January 19th, 2012
by Mark Pembrey
Robert Goff: An Etcher in the Wake of Whistler
Until April 2012 (closed 23 to 27 April)
Brighton Museum
Prints & Drawings Gallery
Invoking a big name like Whistler might help us find a pathway into the work of a lesser known artist, but it won’t help if that pathway is misleading. I’ve struggled to see much similarity between Robert Goff (1837-1922) the Hove based etcher and James Whistler (1834-1903), the painter whose splashy canvases and book The Gentle Art of Making Enemies outraged the art establishment of the time. It’s true that Whistler’s etchings were popular and would have influenced many etchers in his wake, but the connection with Goff isn’t entirely clear; for instance, one caption claims that Goff ‘may’ have seen a similar composition made by Whistler twenty years earlier. But, choice of title aside, the 50 or so etchings hung close together in the museum’s Prints and Drawing Gallery are technically accomplished and often beautiful in their own right.

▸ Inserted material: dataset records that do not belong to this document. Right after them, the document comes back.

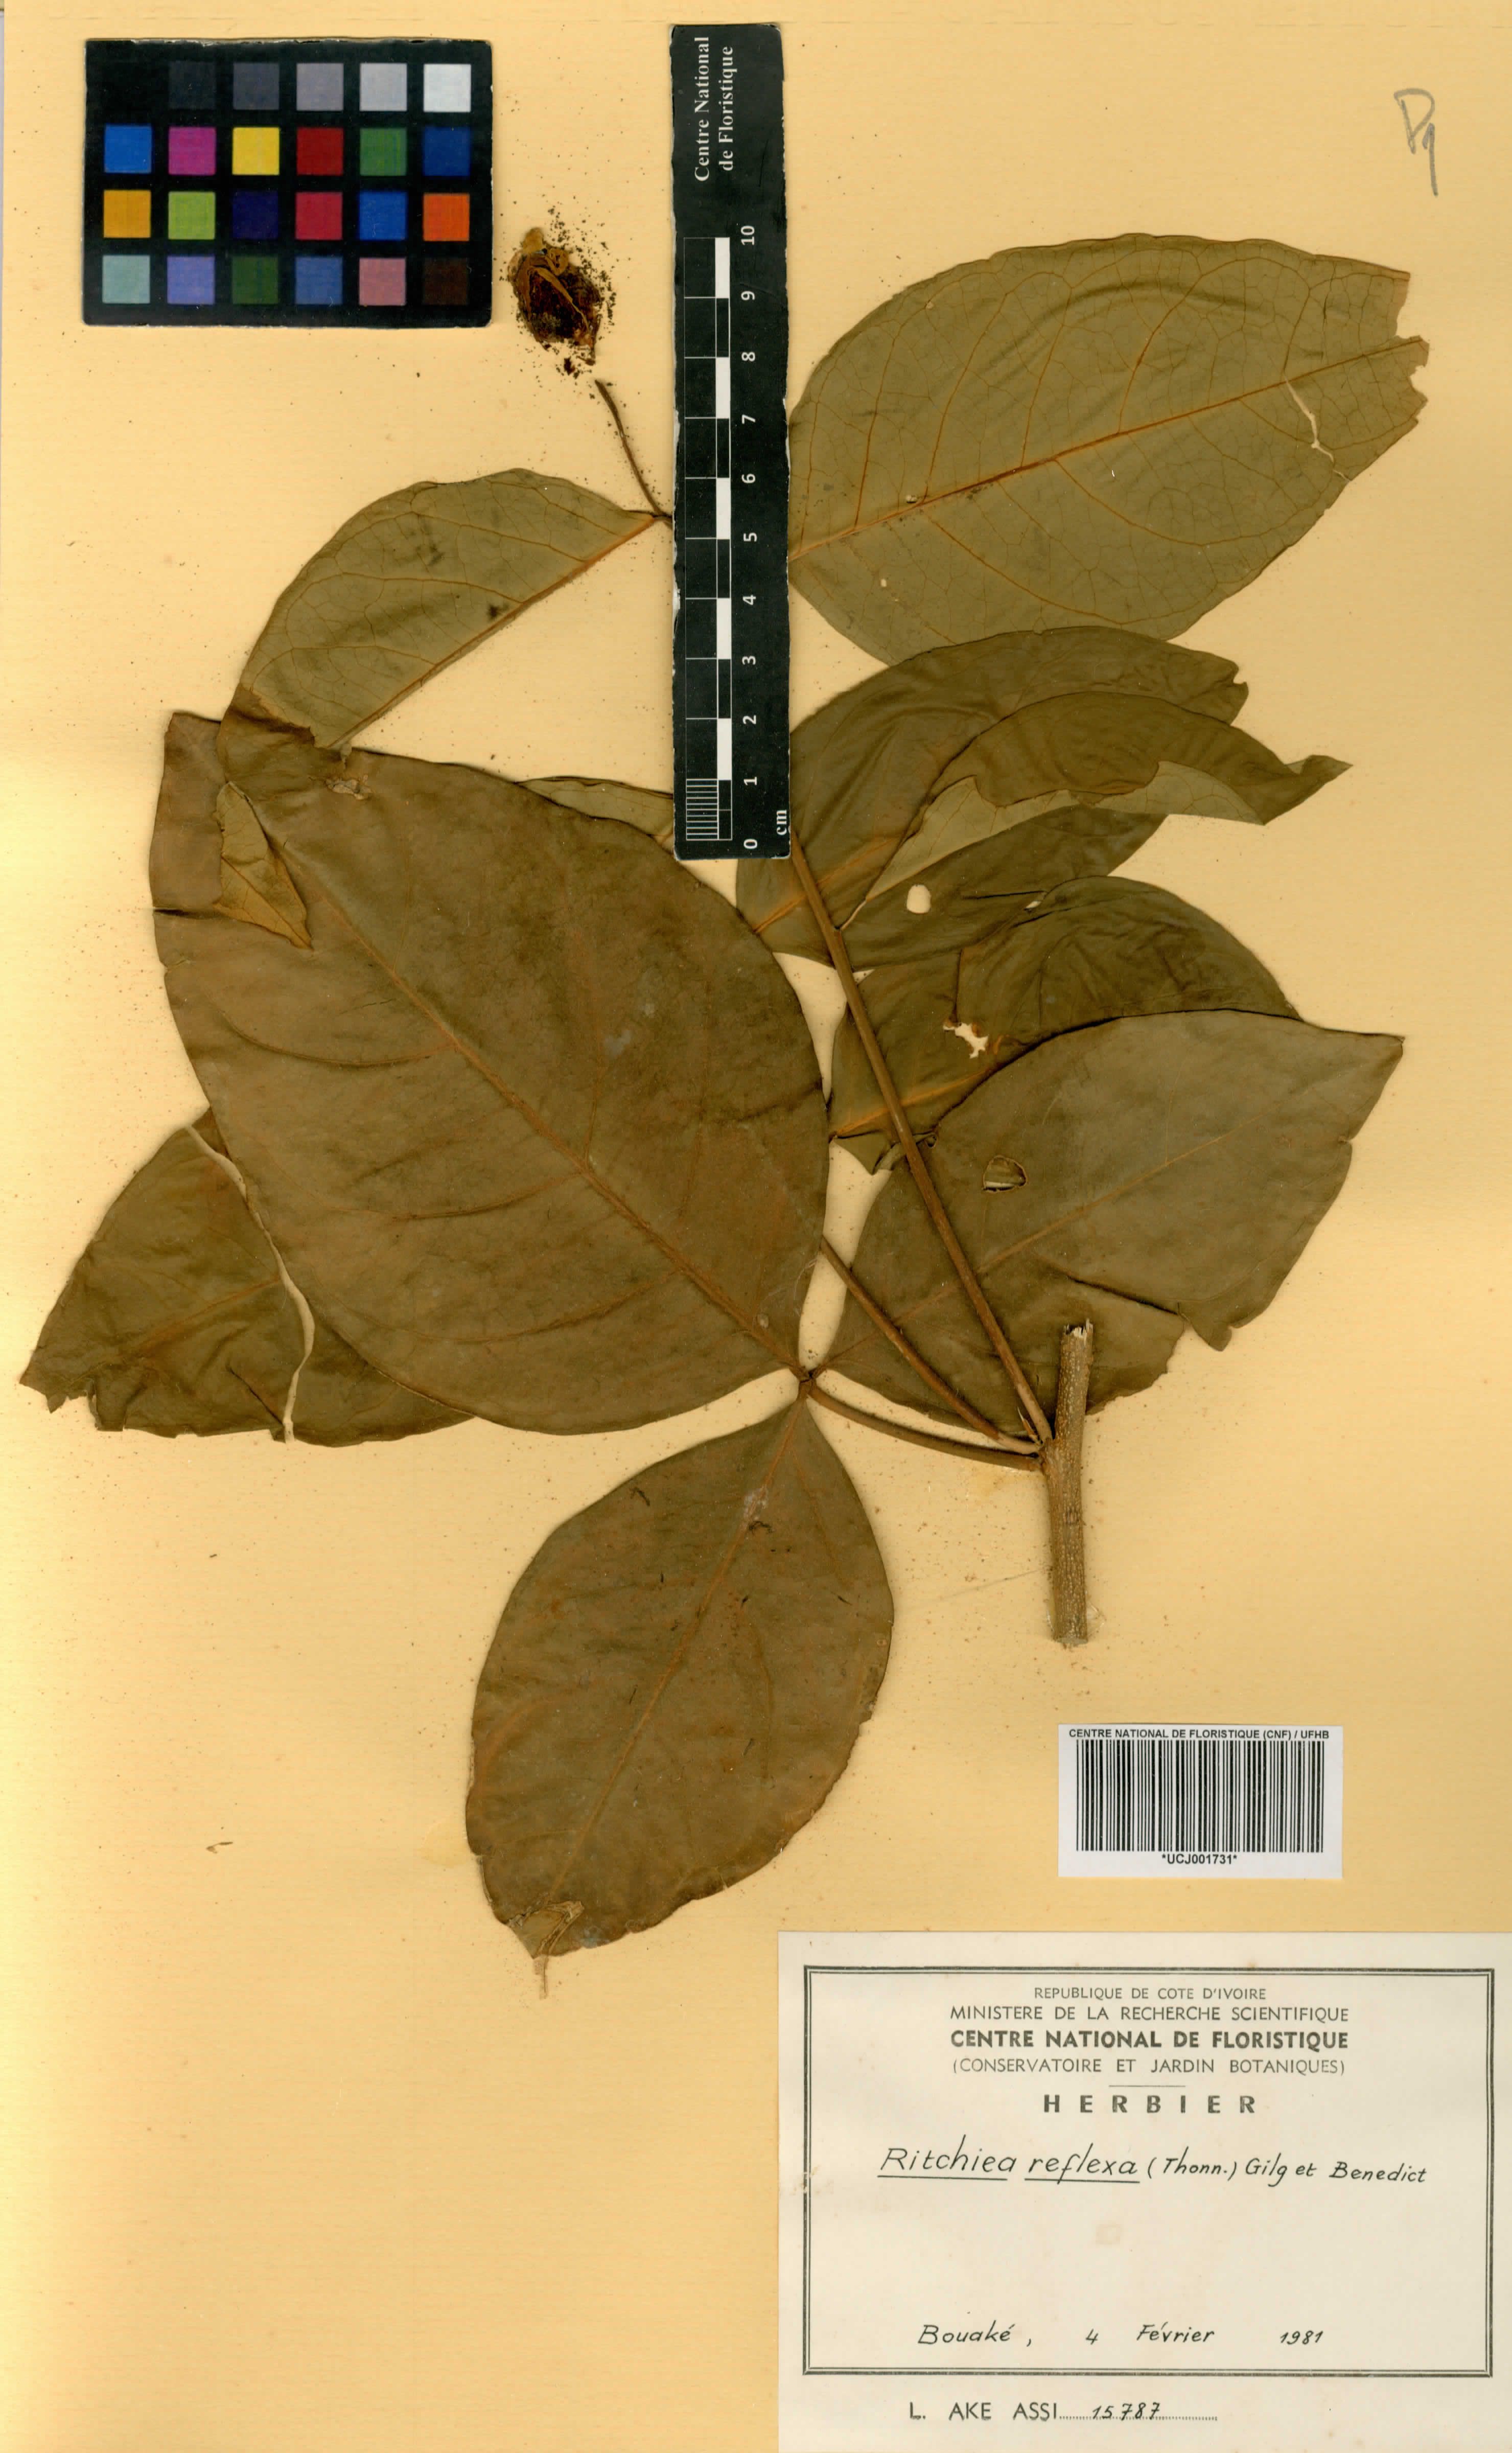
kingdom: Plantae
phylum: Tracheophyta
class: Magnoliopsida
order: Brassicales
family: Capparaceae
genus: Ritchiea
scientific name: Ritchiea reflexa
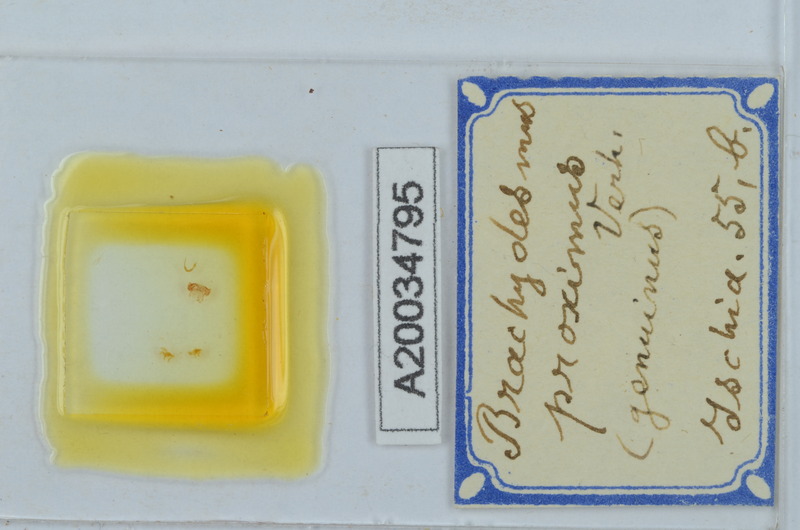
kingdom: Animalia
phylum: Arthropoda
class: Diplopoda
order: Polydesmida
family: Polydesmidae
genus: Brachydesmus
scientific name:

One thing that Goff does share with Whistler is a fascination with water, although he deals with its surface in a different way. There are numerous stormy scenes at sea, with frantic strokes surging into waves. These storms are punctuated by pictures of calmer waters, a few minimal lines across flat surfaces. In other landscapes there is further evidence of intelligent mark making and use of contrast. Summer Storm, Itchen Valley (1892) is striking because of the way a sense of perspective is enforced through dramatic light and dark areas of the print; wiry bushes grow out into the foreground as shadow-like birds fly off into the distance. Another selling point of these etchings is their historical value. Destruction of the Old Chain Pier, Brighton (1896) is rare in that it shows all three piers together as the chain pier, built in 1823, is torn apart in 1896 by an epic storm. You get the feeling he enjoyed drawing this one. West Pier, Brighton (c.1900), is the obvious choice for the exhibition’s poster image. As pictures of the pier go this is probably the most interesting I’ve seen, its dark romantic atmosphere only slightly spoiled by the two small figures of children staring out to sea—an addition that bothers me but will probably help it sell as a postcard.
Of further historical interest, Goff created illustrations for a number of books on the history of London prisons. A few are displayed here, and I’d like to see more. They remind me of Gustave Doré’s grim etchings of Victorian London. Perhaps Doré would have been a better comparison for an artist like Goff. It’s still not accurate but at least it would align him with fine art illustration, where he fits in more comfortably than with modern art. Goff was a former soldier who turned his hand to etching and made a success of it. He wasn’t a revolutionary like Whistler, but he was a decent illustrator and documenter of stormy times.